Mr. Noah and I are nearing the end of our breastfeeding journey. We're at the best part of the whole deal...the last few weeks of nursing, which are just for fun. Noah gets most of his nutrition from finger foods or from his bottles, which are a mixture of formula and frozen breastmilk (and starting this week whole cow's milk!) And I have put the pump up on a shelf, just for any last minute weaning weirdness...but my mornings and my just-before-bed-times are now officially pump free. Which means at least an extra hour of sleep or free time a day, if not two. So my main grudges with nursing are over, and just the best parts are in play.
Every time Miles passed some major milestone, I was able to comfort myself that we were planning on having another baby, so it was okay. We'd be here again. And every time Noah passes a milestone, I have to deal with the mini-heartbreaks of knowing this is the last baby. Most of them are happy/sad occasions. Because of course, it's cool that Noah is growing into a neat little person. But also because we get to move something out of our house. "Aww, last time I'll wash a little bottom in the baby tub! Sniff. ANNNNDDDD, WOW! Look how much space we have now that the honkin' baby bath has been moved to the garage! How easy is it to wash both boys at the same time!!"
The breastfeeding feels like the same situation on steroids--or probably more accurate to call them hormones. There are so many reasons I'll be glad to be finished. I'll do a dance of joy when I toss that pump. I'll have a whole extra shelf in the cupboards once the bottles, milk bags, nipples, and pump supplies are cleared out.
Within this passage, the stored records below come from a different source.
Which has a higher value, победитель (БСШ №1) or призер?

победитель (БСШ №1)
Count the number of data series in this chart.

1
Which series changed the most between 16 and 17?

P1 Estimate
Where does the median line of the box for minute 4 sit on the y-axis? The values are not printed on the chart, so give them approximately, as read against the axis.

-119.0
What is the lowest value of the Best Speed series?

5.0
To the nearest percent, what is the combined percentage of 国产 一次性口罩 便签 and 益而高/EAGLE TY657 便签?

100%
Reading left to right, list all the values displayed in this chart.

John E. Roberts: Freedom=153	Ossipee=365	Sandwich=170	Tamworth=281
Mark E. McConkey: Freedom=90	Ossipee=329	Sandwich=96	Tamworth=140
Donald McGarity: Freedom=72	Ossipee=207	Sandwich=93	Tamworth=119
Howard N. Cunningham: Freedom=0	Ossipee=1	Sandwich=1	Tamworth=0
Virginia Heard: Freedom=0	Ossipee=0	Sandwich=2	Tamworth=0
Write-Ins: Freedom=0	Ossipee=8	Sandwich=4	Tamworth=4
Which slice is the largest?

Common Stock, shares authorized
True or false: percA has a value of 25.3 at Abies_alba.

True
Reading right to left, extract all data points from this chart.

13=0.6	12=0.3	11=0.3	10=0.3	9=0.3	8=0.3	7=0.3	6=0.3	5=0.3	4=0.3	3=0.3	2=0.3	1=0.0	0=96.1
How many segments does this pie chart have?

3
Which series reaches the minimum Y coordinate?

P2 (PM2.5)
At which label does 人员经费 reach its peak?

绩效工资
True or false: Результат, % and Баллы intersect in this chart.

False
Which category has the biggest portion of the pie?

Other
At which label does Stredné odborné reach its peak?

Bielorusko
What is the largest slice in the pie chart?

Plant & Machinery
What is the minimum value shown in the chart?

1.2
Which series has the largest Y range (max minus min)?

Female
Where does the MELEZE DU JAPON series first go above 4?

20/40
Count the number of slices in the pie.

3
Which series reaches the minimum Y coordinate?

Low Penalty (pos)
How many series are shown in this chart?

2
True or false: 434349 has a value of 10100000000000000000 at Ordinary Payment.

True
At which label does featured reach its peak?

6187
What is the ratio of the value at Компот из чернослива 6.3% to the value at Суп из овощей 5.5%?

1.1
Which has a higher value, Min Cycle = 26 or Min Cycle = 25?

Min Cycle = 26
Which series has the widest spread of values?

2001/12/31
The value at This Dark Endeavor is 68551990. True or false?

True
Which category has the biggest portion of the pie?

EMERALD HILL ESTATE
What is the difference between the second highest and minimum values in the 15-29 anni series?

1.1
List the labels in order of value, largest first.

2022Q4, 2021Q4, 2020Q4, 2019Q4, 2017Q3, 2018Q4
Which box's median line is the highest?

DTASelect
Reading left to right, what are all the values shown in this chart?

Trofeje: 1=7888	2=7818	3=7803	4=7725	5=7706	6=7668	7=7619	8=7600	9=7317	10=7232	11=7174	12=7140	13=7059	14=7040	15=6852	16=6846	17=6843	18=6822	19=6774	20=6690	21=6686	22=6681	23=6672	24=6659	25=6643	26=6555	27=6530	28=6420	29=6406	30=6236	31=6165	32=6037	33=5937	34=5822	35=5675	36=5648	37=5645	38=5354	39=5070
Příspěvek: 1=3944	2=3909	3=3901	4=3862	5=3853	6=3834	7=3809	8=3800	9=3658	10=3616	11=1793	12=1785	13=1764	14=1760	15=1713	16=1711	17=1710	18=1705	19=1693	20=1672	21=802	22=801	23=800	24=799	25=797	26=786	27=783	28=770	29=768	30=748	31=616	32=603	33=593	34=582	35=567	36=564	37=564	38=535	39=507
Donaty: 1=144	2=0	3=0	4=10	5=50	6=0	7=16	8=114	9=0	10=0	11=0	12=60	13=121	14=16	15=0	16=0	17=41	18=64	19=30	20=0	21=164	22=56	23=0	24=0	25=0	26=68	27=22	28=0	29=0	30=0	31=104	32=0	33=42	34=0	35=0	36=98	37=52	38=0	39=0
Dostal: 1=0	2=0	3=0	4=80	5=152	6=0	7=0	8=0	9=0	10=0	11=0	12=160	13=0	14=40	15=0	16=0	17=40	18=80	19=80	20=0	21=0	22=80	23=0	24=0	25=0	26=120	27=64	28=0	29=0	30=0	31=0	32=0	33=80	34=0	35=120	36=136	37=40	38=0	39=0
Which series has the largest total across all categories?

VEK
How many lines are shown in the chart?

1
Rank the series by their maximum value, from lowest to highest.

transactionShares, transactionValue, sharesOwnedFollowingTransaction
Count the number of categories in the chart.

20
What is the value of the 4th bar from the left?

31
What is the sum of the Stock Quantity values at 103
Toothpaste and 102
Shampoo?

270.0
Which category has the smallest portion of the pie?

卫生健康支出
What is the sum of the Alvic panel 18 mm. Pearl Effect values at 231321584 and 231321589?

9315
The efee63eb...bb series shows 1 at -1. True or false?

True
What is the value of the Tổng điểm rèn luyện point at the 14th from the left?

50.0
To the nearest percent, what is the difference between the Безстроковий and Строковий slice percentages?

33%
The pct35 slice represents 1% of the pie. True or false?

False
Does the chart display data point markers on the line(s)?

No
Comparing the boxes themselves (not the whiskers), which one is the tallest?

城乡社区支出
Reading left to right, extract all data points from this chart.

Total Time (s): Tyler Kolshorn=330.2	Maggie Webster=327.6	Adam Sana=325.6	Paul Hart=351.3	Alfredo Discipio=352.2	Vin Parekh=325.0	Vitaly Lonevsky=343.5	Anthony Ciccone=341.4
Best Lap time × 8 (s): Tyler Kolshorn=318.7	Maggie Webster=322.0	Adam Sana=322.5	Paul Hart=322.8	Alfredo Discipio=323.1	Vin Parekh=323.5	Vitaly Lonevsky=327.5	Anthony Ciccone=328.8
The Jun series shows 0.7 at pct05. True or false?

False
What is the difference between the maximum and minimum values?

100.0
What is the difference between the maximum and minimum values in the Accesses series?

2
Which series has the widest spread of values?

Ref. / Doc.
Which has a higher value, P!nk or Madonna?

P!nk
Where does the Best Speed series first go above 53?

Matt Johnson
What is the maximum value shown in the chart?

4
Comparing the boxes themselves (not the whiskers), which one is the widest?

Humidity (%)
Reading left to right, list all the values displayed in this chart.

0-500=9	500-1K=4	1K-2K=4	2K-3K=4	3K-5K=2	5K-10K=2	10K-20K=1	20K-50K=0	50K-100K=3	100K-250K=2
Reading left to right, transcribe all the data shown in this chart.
And the things I've been missing! Caffeine! Underwire! Nyquil! I'll see you soon friends!
Then there's the things I'll miss. Getting caught up with my Google Reader in the pre-dawn hours. Knowing Noah's getting all those juicy antibodies from my immune system. And oh, I'll miss the metabolism boost. I'm hoping Noah can hold out through the end of Cadbury Mini-Egg season. But of course, the thing I'll miss the most is that sweet special connection you have with your baby when you're giving them something no one else can give them. An almost never-fail comfort system. The quiet moments just after waking up and just before bed. I've been feeding him since a few minutes after he entered the world. I have certainly had a rocky relationship with breastfeeding my boys (though Noah and I were much better at it than Miles and I were) but I will definitely miss it.